Managing passenger loads in the German rail network
More and more people travel by train in Germany. How can we combine machine learning and visual analytics methods to help manage the passenger loads?
Peak Spotting provides yield and capacity managers with rich visual tools to identify potential bottlenecks early on and react through price management, communications or logistic solutions.
Note: All images and screencasts on this page use realistic, but scrambled data.
Based on passenger load predictions from neural nets and random forest models, the web application integrates millions of datapoints over 100 days into the future, allowing to inspect the data on custom developed visual tools such as animated maps, stacked histograms, path-time-diagrams and powerful lists with miniature visualizations.
Special emphasis was put on providing actionable information and collaborative features, so that insights can be transformed immediately into improvements in planning and management.

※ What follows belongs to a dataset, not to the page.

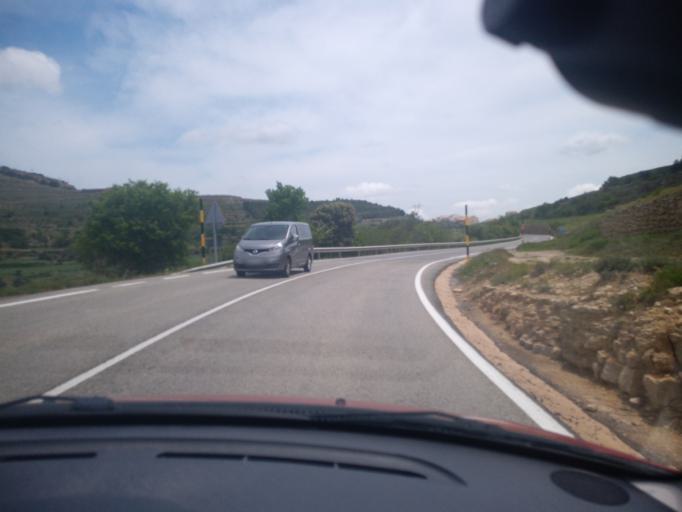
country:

The application is structured as a left-to-right journey from overview (hundred days with hundreds of trains each) to detail (a single leg on a single train). Two adjacent panels fit exactly on a full HD display, so it can be used well on one or two monitors.

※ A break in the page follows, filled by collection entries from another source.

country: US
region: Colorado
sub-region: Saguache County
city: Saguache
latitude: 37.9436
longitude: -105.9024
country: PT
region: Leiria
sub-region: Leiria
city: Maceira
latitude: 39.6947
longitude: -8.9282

Features like quick-search, powerful grouping, sorting and filtering options as well as the integration of task workflows transform the application from a mere data "observatory" to a tool that actually plays a practical role in everyday workflows.

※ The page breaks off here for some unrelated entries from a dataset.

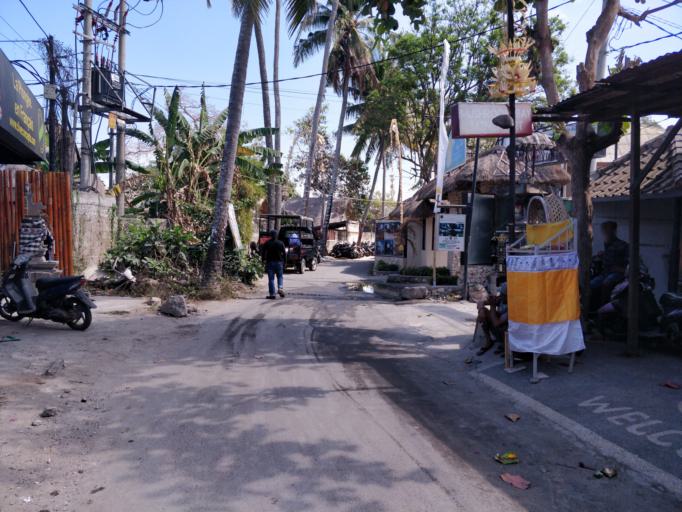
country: ID
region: Bali
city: Lembongan Kawan
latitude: -8.6836
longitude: 115.4338
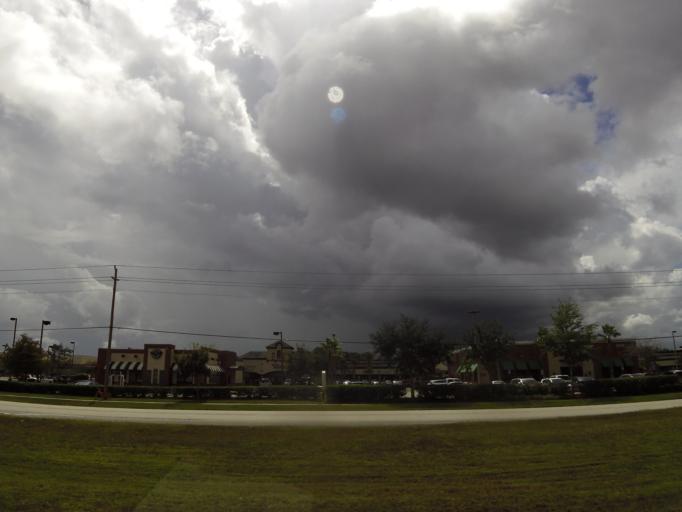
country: US
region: Florida
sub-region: Clay County
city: Lakeside
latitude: 30.1024
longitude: -81.7157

Based on a coherent visual language which maps important dimensions like actual bookings or prognosis values to meaningful visual dimensions, we developed a variety of data perspectives to allow planers to spot and isolate critical bottlenecks and tricky traffic situations.
The application is not publicly available, but this screencast can hopefully provide an impression of typical user interface actions and flows:
The application was a huge success and spawned a whole ecosystem of related services and apps. It has been in heavy use for over 4 years now at Deutsche Bahn. In 2021, it was recognized as one of the trail-blazing tools for the Deutsche Bahn as part of its "Digital DNA".